++++ Выбранный отрывок ++++

Если угодно, сталинские репрессии, по его мнению, внесли огром­ный вклад в формирование ряда черт характера той особенной общно­сти, которую именуют «советский народ». А именно: слепое повинове­ние официальной линии партии, правительства и вообще всякого началь­ства. Это привело к парализованности воли, творческого начала, само­стоятельного мнения, инициативы и т.д. В итоге все это вылилось, как мы сейчас уже видим, в тот, казалось бы, загадочный феномен, когда руководство партии, а за ним рядовые члены и вообще большинство народа по команде сверху легко оставили приверженность социалисти­ческим идеалам, и вектор истории нашего Отечества повернулся в дру­гую сторону.

Представленный здесь очень схематично и сжато широкий охват философом современных ему событий отечественной истории свиде­тельствует, безусловно, об энциклопедической образованности и тон­ком аналитическом уме. Мы видим, что в подобном объяснении осуще­ствляется выход в такие пласты осмысления, где соединяются, скажем, такие сферы, как история, биология и психогенетика, крайне слабо раз­витая при жизни М.М. Бахтина. Сегодня мы стали свидетелями тому, что ряд размышлений Михаила Михайловича о судьбе нашего отече­ства, русского народа действительно имели пророческий характер, что еще более подвигает нас к изучению еще только открывающегося нам во всей своей глубине и красе творческого наследия М. Бахтина – одного из ярчайших имен национальной философии прошедшего столетия.

(Публ. М.В. Бахтина)

В. И. Лаптун (Саранск)

УЧИТЕЛЬ

О Михаиле Михайловиче Бахтине, выдающемся мыслителе XX столетия, на сегодняшний день написано очень много. Его жизни и деятельности посвящено большое количество книг и статей, регулярно публикуются архивные материалы. Исследователи стремятся осмыслить, изучить эту многогранную творческую личность со всех сторон: и как философа, и как литературоведа и как культуролога. Однако до сих пор фактически остается в тени такой, на наш взгляд, весьма важный аспект его деятельности как педагогический. А ведь Михаил Михайлович был не только выдающимся ученым, но и прекрасным педагогом, наставником. Более 15 лет он читал лекции по русской и зарубежной литературе в Мордовском пединституте и университете, а также заведовал кафедрами всеобщей литературы (1946-1952) и русской и зарубежной литературы (1952-1961) вышеназванных вузов Мордовии.

++++ Данные для просмотра ++++

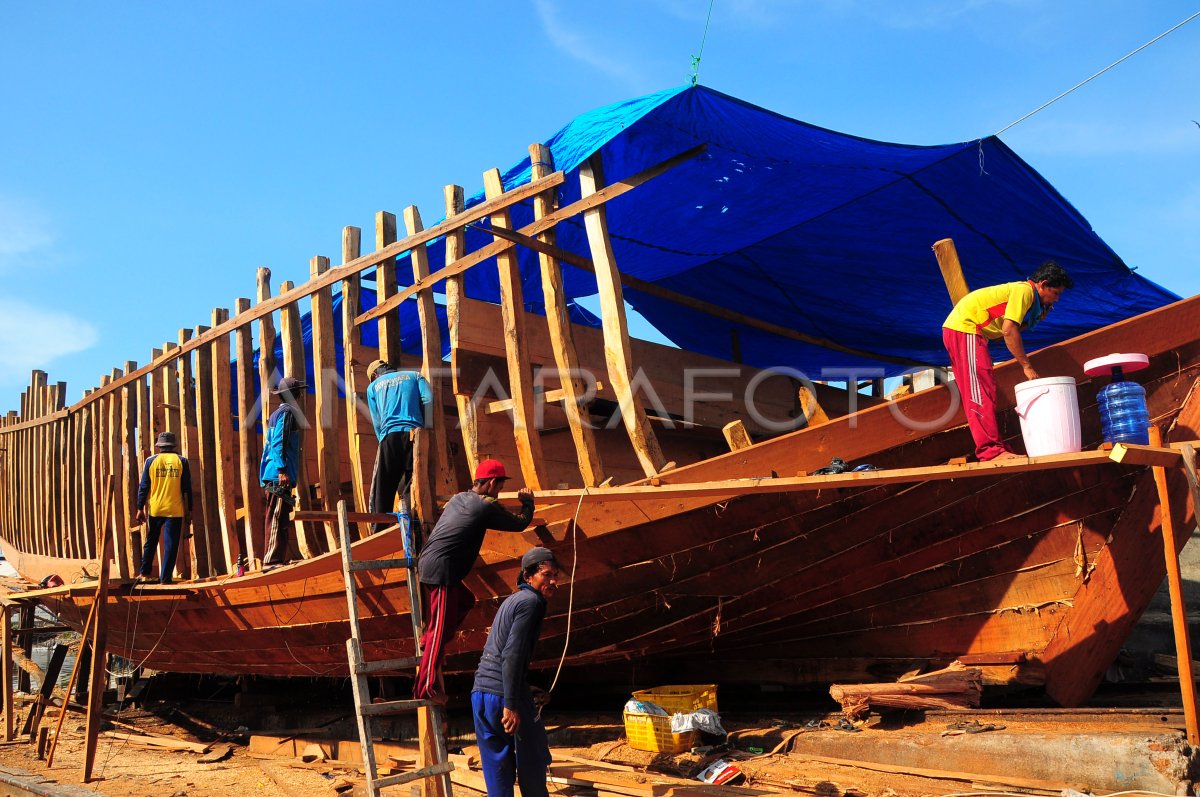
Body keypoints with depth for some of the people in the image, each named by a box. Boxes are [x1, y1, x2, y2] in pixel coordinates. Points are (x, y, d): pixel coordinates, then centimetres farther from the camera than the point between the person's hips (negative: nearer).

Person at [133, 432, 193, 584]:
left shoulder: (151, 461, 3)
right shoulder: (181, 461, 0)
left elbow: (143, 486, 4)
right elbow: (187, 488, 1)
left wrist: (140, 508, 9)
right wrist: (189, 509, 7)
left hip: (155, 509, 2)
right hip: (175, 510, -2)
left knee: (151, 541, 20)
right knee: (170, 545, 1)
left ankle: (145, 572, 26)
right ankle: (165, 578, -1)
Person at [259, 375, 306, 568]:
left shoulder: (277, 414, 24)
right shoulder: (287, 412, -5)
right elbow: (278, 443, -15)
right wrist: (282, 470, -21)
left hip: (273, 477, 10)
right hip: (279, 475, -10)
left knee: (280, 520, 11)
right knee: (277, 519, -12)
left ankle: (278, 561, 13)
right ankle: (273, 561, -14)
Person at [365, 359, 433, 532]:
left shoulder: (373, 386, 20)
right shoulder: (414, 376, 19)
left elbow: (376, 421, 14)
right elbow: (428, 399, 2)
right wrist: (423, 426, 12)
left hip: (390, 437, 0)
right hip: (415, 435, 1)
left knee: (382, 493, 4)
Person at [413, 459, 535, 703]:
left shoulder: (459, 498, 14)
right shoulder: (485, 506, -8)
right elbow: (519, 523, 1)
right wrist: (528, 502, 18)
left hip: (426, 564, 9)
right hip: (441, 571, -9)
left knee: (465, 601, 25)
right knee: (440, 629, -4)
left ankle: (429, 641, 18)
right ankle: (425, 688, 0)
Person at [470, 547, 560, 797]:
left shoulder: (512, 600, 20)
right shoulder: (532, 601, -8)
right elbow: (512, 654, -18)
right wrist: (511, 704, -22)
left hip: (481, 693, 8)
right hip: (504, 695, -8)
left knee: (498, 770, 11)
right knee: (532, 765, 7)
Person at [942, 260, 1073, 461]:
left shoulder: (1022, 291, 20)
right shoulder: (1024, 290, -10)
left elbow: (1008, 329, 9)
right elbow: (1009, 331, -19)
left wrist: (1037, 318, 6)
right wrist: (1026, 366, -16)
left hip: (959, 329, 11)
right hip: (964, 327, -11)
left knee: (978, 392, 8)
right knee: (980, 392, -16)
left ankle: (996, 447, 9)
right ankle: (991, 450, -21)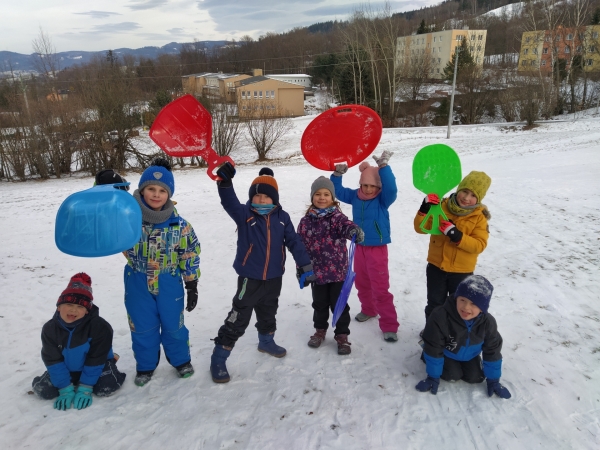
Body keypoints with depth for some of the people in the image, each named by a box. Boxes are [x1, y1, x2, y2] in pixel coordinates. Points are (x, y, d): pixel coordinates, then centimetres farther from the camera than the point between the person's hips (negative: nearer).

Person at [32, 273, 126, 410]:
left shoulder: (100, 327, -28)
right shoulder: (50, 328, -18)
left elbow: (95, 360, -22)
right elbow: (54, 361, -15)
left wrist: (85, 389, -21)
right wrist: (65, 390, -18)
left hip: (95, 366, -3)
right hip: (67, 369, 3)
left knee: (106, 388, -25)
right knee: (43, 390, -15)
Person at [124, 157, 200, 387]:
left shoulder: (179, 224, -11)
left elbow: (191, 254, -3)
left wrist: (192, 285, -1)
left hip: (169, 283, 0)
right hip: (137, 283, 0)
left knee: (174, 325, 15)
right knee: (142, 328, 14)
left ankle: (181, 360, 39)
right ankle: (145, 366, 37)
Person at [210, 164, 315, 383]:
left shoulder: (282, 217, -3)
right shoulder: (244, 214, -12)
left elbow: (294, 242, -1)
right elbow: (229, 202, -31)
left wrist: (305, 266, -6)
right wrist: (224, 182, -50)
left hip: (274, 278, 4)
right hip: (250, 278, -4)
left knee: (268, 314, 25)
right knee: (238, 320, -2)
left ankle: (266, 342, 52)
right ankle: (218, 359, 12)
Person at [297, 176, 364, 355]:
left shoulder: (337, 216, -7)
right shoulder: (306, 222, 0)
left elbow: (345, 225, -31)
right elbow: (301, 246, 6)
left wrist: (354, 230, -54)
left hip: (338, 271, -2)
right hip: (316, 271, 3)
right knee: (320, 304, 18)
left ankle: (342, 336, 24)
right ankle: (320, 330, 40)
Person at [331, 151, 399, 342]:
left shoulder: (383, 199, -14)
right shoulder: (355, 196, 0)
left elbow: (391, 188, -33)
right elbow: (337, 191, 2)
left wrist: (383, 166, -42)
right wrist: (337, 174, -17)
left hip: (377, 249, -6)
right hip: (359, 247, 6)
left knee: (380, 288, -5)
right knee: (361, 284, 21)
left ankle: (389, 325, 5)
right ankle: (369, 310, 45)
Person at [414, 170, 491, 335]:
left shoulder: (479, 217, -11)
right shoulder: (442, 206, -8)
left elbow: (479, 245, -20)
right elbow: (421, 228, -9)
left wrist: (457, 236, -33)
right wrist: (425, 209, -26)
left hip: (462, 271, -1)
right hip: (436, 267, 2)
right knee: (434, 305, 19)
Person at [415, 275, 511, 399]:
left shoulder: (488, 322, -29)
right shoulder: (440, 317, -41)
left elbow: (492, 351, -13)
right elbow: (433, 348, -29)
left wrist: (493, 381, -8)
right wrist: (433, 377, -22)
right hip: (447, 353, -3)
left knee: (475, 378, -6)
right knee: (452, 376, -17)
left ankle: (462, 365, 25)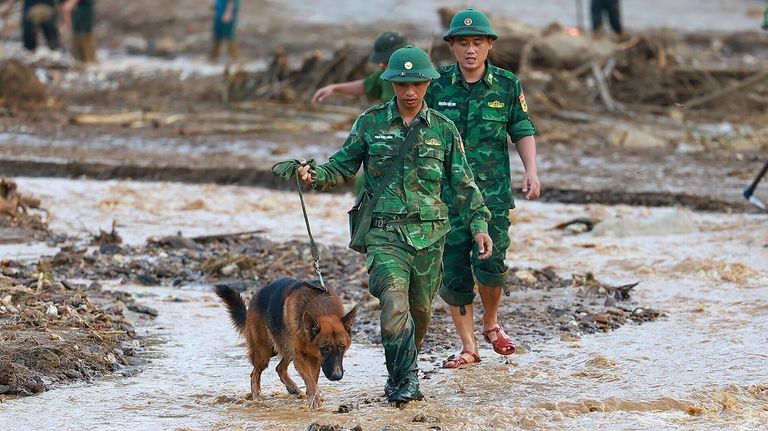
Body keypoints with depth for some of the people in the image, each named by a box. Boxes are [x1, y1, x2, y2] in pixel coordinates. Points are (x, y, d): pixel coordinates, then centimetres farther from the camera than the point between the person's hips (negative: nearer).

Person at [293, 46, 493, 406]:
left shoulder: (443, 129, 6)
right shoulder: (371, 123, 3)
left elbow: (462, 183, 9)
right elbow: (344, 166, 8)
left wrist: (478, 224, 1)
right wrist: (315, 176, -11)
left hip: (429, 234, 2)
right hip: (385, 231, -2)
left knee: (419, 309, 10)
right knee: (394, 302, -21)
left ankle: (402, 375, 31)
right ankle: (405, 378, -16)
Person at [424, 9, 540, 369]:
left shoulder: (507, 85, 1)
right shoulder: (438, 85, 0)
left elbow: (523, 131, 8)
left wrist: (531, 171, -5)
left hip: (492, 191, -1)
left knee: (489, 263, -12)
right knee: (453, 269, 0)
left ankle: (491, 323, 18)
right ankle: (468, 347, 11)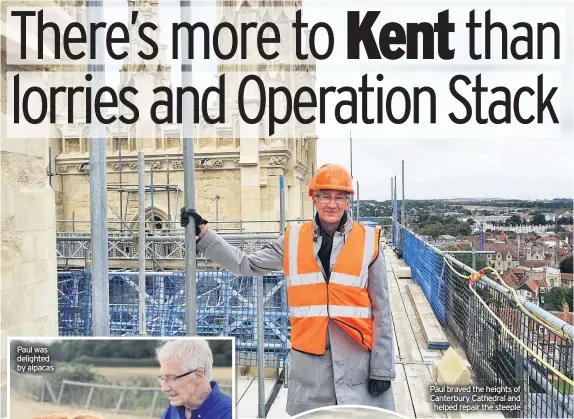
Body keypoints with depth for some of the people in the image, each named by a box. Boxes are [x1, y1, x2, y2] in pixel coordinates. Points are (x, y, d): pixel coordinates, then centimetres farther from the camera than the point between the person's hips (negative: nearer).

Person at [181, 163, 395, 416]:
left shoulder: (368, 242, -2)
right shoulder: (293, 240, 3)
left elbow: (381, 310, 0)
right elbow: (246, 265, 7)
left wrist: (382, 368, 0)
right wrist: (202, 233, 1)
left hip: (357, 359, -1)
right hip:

++++

#### Указания к работе:
A - Процитируйте фрагмент текста о Бахтине: начните со слов, где стоит «(Публ. М.В. Бахтина)», и остановитесь после слов «вышеназванных вузов Мордовии.».
B - Напишите, что идет дальше в тексте о Бахтине, начав сразу после его последнего предложения.

#### Результаты выполнения:
A -
(Публ. М.В. Бахтина)

В. И. Лаптун (Саранск)

УЧИТЕЛЬ

О Михаиле Михайловиче Бахтине, выдающемся мыслителе XX столетия, на сегодняшний день написано очень много. Его жизни и деятельности посвящено большое количество книг и статей, регулярно публикуются архивные материалы. Исследователи стремятся осмыслить, изучить эту многогранную творческую личность со всех сторон: и как философа, и как литературоведа и как культуролога. Однако до сих пор фактически остается в тени такой, на наш взгляд, весьма важный аспект его деятельности как педагогический. А ведь Михаил Михайлович был не только выдающимся ученым, но и прекрасным педагогом, наставником. Более 15 лет он читал лекции по русской и зарубежной литературе в Мордовском пединституте и университете, а также заведовал кафедрами всеобщей литературы (1946-1952) и русской и зарубежной литературы (1952-1961) вышеназванных вузов Мордовии.

B -
Тем, кому посчастливилось слушать его лекции в один голос утверждают, что М. М. Бахтин обладал редким талантом лектора и педагога. И даже спустя десятилетия, их память четко сохранила его образ и незабываемые лекции. «Был он небольшого роста, немного сутуловатый, лысый, на бледном лице светились каким-то особым блеском умные темные глаза, – вспоминают П. Назарова и Т. Свищева, студентки литературного факультета Мордовского пединститута (1935-1939 гг.), впоследствии заслуженные учителя школы Мордовии. – Ходил он в светлом костюме. На лекциях правую руку обычно держал в кармане пиджака, а левую клал на грудь за борт. Никаких бумаг, книг, листочков в руках у него никогда не было. Медленно прохаживаясь по аудитории, Михаил Михайлович, то отдалялся, то приближался к студентам. Помнится, когда он говорил о Гомере, анализировал его эпические поэмы, нас поражало его знание предмета: он читал наизусть большие главы. И нам тогда казалось, что стоит перед нами не преподаватель М. М. Бахтин, а явился человек из Древней Греции, который сам был живым свидетелем тех далеких событий, а сейчас пришел, чтобы рассказать нам о них. Студенты сидели как завороженные, мы боялись даже кашлянуть…»[2].

А вот как оценивал педагогическое мастерство М. М. Бахтина, один из талантливейших его учеников Ю. Ф. Басихин, пошедший по стопам своего Учителя, став литературоведом: «У нас на первом курсе он читал античную литературу. В самые первые студенческие дни нелегко воспринимались лекции ученого. Ведь античная литература для нас, первокурсников, была в то время совершенно незнакома, слишком далека, но Михаил Михайлович волшебно приблизил ее к нам. Перед нами вдруг открылись новые, волнующие литературные горизонты. Стали близкими и понятными герои гомеровских поэм «Илиада» и «Одиссея»… Мы научились благодаря М. М. Бахтину читать и понимать бессмертные мысли великих драматургов, прозаиков и первых поэтов Греции и Рима, мысли, воплощенные в совершенной художественной форме. Перед нами открылись поразительные художественные сокровища, ставшие фундаментом новой литературы. Михаил Михайлович читал лекции непередаваемо страстно и увлеченно… Изумительно цитировал «Илиаду» на древнегреческом языке…»[3].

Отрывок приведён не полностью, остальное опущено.